Indeed, you'll find Operation Anchorage a particular cakewalk if you make use of its shiny new toy - the gauss rifle. As veterans of Fallout 2 will know, the gauss rifle is a super-destructive weapon that uses magnets to accelerate its bullets. In this incarnation, the rifle is a scoped single-shot weapon that does even more damage than the UFO Handgun. It also boasts a rather neat shockwave effect that sends your opponents flying - so in the rare event that they survive a hit, they'll be in no position to fight back. You'll pick up the gauss rifle in OA's first assignment, a mission that sees you sabotaging three artillery guns at the summit of a clifftop base.
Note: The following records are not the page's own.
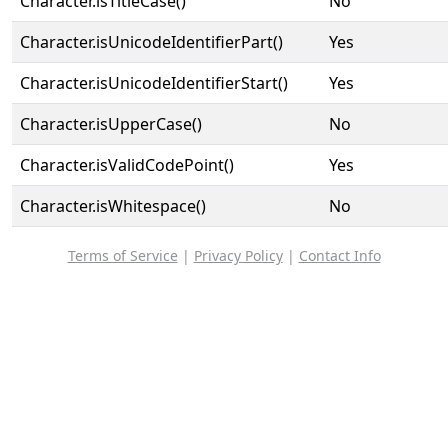
Character.isTitleCase()
No
Character.isUnicodeIdentifierPart()
Yes
Character.isUnicodeIdentifierStart()
Yes
Character.isUpperCase()
No
Character.isValidCodePoint()
Yes
Character.isWhitespace()
No
Terms of Service
|
Privacy Policy
|
Contact Info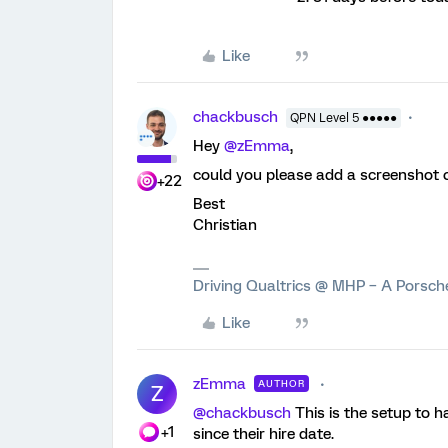
Like
chackbusch
QPN Level 5 ●●●●●
Hey
@zEmma
,
could you please add a screenshot o
+22
Best
Christian
Driving Qualtrics @ MHP – A Porsc
Like
zEmma
AUTHOR
Z
@chackbusch
This is the setup to h
+1
since their hire date.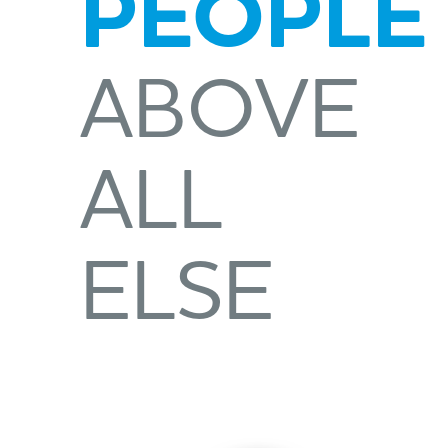
PEOPLE
ABOVE
ALL
ELSE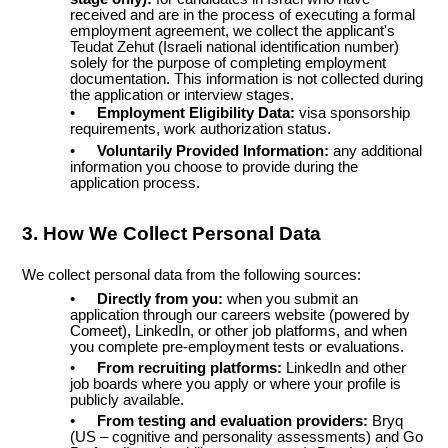
received and are in the process of executing a formal
employment agreement, we collect the applicant's
Teudat Zehut (Israeli national identification number)
solely for the purpose of completing employment
documentation. This information is not collected during
the application or interview stages.
•
Employment Eligibility Data:
visa sponsorship
requirements, work authorization status.
•
Voluntarily Provided Information:
any additional
information you choose to provide during the
application process.
3. How We Collect Personal Data
We collect personal data from the following sources:
•
Directly from you:
when you submit an
application through our careers website (powered by
Comeet), LinkedIn, or other job platforms, and when
you complete pre-employment tests or evaluations.
•
From recruiting platforms:
LinkedIn and other
job boards where you apply or where your profile is
publicly available.
•
From testing and evaluation providers:
Bryq
(US – cognitive and personality assessments) and Go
After a brief and half-hearted attempt at encouraging stealth tactics, everything goes Rambo and Bethesda teams you up with a NPC who fights alongside you. In truth you don't really need his help, but his anti-Commie tirades are quite entertaining. Then in the second phase of Operation Anchorage you're placed in charge of a squad of up to four soldiers and/or robots. You can choose what weapons they take, and what you yourself are armed with, but other than that your control over the squad is very limited. Your task in this second stage is to attack and capture two locations; you can tell your men to meet you at either one, and then you can tell them to attack or to wait for a bit. That's pretty much it - you can't give orders once an attack has begun, but you can order in new troops if any of your guys kicks the bucket. This certainly has its uses: when our sniper stubbornly refused to leave a building, we simply executed him then went outside and asked for a new one.
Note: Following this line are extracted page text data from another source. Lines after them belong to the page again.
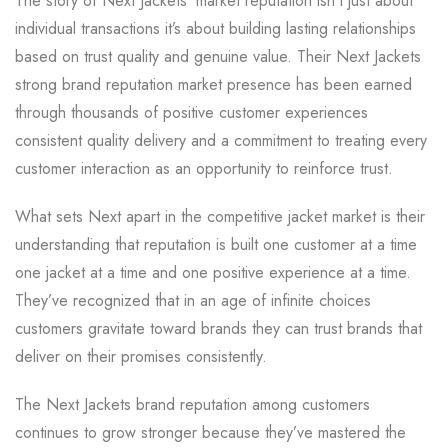
The story of Next Jackets’ market reputation isn’t just about
individual transactions it’s about building lasting relationships
based on trust quality and genuine value. Their Next Jackets
strong brand reputation market presence has been earned
through thousands of positive customer experiences
consistent quality delivery and a commitment to treating every
customer interaction as an opportunity to reinforce trust.
What sets Next apart in the competitive jacket market is their
understanding that reputation is built one customer at a time
one jacket at a time and one positive experience at a time.
They’ve recognized that in an age of infinite choices
customers gravitate toward brands they can trust brands that
deliver on their promises consistently.
The Next Jackets brand reputation among customers
continues to grow stronger because they’ve mastered the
These gimpy-looking guys are the best-looking of the new enemies.

Once you've captured both locations, your squad is taken away from you and you're sent on one last assault. And then it's over. You leave the simulation and go back to the wasteland, whereupon you gain access to new weapons and a few other toys. Aside from the gauss rifle, the best of these presents is the cool-looking Chinese stealth armour that cloaks you when you crouch. The Crimson Dragoon warriors who wear this gear are actually the most interesting opponents you meet during Operation Anchorage - sneaky melee fighters who attempt to take you down in Predator fashion. Unfortunately, these guys also show off a slight lapse in gaming logic: while cloaked, the Dragoons can just about be seen as weird vision blurs - yet VATS is unable to target them. This results in a weird situation when you have to randomly spray at them until they show up. They'd probably be a bit easy if you could VATS them straight away, but it feels like a bit of a gaffe, nonetheless.
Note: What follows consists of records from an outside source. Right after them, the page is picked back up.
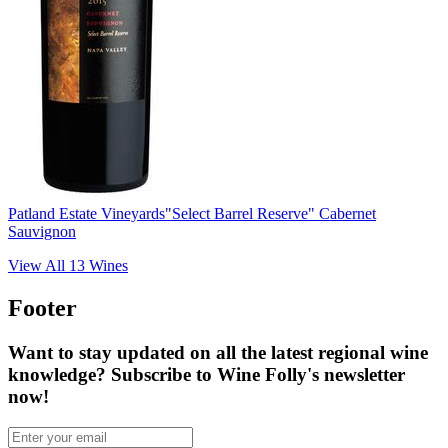
Patland Estate Vineyards
"Select Barrel Reserve" Cabernet
Sauvignon
View All
13
Wines
Footer
Want to stay updated on all the latest regional wine
knowledge? Subscribe to Wine Folly's newsletter
now!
There are other things that don't make sense (a training simulator that kills you?), but the larger problem with Operation Anchorage is that it simply lacks the immersion-factor that makes Fallout 3 so addictive. The Alaskan scenery is admittedly very nice to look at - particularly the cliff-based sections - but the actual gameplay itself is pretty shallow. The battles are longer and larger in scale than your standard wasteland scrap, but they're far less involving. You're no longer playing a role, you're simply going through the motions of yet another FPS. The whole experience will last you about three hours, and once it's complete the simulator locks itself off. There's a minor perk you can gain by collecting intelligence files dotted around the maps, but if you're going for it you'd better do it first time, since there's no going back.

This all sounds a bit doomy and dour, but the truth is that Operation Anchorage is neither brilliant nor terrible: it's simply a sidestep that doesn't quite work. It's linear, simplistic and extremely un-Fallouty, but it does have couple of decent items and it offers a fresh change of scenery. If you think that's a fair swap for 800 Points, then go ahead and try it. Personally, we're not entirely convinced. Let's hope that the next two DLC packs, The Pitt and Broken Steel, fare better.